Ferentin Guides · Security
Zero Trust,
Verified.
How the Ferentin control plane maps to the three-tier Zero Trust framework for autonomous AI agents.
The premise
Every control answers one question: does it make the attack impossible, or merely tedious?
A framework is only as honest as the gaps it admits. This guide walks the Zero Trust control families one at a time — what each is, why it matters, and how Ferentin enforces it — then places the platform on the Foundation–Enterprise–Advanced ladder, including the rungs we haven't reached yet.
Ferentin is the enforcement plane that sits behind your agents. It delivers these controls to whatever runtime you deploy, so the tier you reach is a property of the platform, not something you re-earn with every agent you write.
Why this is different
Agents break the assumptions security was built on
Traditional software executes predefined logic. Agents interpret goals, choose tools, and act across many steps with little supervision. Five properties make them a distinct security problem — and AI-accelerated offense has compressed the time from vulnerability to exploit from months to hours, raising the floor on every control below.
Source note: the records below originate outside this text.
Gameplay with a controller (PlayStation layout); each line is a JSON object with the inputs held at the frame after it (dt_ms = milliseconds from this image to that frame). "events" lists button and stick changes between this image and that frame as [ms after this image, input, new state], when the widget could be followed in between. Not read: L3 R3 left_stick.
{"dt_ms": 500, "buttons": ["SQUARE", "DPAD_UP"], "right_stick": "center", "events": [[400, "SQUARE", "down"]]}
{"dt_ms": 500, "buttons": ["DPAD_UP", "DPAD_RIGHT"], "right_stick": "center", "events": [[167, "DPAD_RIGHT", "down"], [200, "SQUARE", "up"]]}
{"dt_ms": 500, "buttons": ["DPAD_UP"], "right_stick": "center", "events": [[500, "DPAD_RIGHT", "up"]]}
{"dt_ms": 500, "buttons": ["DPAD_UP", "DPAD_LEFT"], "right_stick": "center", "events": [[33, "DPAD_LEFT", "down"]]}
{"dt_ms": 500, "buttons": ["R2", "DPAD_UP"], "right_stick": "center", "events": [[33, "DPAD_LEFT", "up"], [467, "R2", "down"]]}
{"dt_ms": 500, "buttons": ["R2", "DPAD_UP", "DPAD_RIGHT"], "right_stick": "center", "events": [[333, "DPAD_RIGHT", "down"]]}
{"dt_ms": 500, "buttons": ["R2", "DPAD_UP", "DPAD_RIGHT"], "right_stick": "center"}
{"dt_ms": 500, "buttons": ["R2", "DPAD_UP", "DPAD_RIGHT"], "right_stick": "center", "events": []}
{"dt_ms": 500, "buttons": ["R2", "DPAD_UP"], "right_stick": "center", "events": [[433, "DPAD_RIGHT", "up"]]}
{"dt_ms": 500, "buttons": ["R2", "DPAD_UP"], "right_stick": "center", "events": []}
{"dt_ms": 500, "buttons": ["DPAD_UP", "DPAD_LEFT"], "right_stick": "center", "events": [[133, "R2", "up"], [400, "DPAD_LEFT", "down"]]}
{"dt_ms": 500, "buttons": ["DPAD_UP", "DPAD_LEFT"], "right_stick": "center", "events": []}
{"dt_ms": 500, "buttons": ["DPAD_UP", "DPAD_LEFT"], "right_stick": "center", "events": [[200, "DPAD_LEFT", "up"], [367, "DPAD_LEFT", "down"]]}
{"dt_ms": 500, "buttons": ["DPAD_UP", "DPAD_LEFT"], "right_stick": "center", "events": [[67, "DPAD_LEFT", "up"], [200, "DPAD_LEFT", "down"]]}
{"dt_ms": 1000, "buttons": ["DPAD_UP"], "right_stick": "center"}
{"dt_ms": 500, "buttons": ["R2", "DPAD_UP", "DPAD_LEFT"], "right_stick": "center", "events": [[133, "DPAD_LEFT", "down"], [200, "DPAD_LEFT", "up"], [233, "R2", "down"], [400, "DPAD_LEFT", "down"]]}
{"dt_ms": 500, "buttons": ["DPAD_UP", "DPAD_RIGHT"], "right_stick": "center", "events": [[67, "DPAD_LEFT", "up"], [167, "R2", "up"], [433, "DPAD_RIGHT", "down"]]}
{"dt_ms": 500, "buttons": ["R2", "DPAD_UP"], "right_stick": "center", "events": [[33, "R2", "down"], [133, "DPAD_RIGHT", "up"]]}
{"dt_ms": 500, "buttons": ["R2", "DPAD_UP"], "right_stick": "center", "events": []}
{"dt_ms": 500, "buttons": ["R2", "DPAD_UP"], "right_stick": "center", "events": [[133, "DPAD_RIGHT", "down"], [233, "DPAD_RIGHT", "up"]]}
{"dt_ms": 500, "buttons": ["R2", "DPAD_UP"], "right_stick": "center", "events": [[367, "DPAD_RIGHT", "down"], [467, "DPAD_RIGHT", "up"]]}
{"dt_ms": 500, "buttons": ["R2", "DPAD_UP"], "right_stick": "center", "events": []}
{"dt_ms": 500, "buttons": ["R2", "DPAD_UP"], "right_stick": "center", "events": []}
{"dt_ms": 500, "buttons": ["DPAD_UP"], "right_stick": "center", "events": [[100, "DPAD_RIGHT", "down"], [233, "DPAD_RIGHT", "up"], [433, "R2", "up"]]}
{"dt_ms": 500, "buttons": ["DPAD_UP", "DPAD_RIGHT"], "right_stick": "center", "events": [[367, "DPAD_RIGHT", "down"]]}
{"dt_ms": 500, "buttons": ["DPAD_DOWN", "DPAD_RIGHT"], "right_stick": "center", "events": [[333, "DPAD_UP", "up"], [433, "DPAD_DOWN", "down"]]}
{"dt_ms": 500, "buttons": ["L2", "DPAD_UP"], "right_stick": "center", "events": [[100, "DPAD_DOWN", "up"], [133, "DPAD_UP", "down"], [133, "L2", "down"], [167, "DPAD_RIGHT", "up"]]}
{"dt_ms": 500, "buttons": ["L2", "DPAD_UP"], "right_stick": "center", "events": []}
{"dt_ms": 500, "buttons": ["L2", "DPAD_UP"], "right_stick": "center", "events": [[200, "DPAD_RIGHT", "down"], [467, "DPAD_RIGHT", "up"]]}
- 01AutonomyAgents act without human approval at each step. The same efficiency means a manipulated agent causes harm at machine speed.
- 02Tool accessAgents reach APIs, databases, and MCP servers. A compromised tool stack leads to data theft, code execution, or sabotage within valid credentials.
- 03Decision-makingInterpreting instructions introduces ambiguity. Text that looks benign to a human can be read by an agent as an actionable command.
- 04Context persistenceMemory across sessions makes agents capable — and poisonable. A single injected instruction can shape every future session.
- 05Multi-agent coordinationImplicit trust between agents lets an attacker compromise one and pivot through others to systems the first could not reach.
How to read this guide
Three tiers, one raised floor
Each control family is rated against three maturity tiers. They build on one another — advancing means strengthening existing controls, not replacing them. Because exploitation timelines have collapsed, friction-only controls no longer qualify even at Foundation.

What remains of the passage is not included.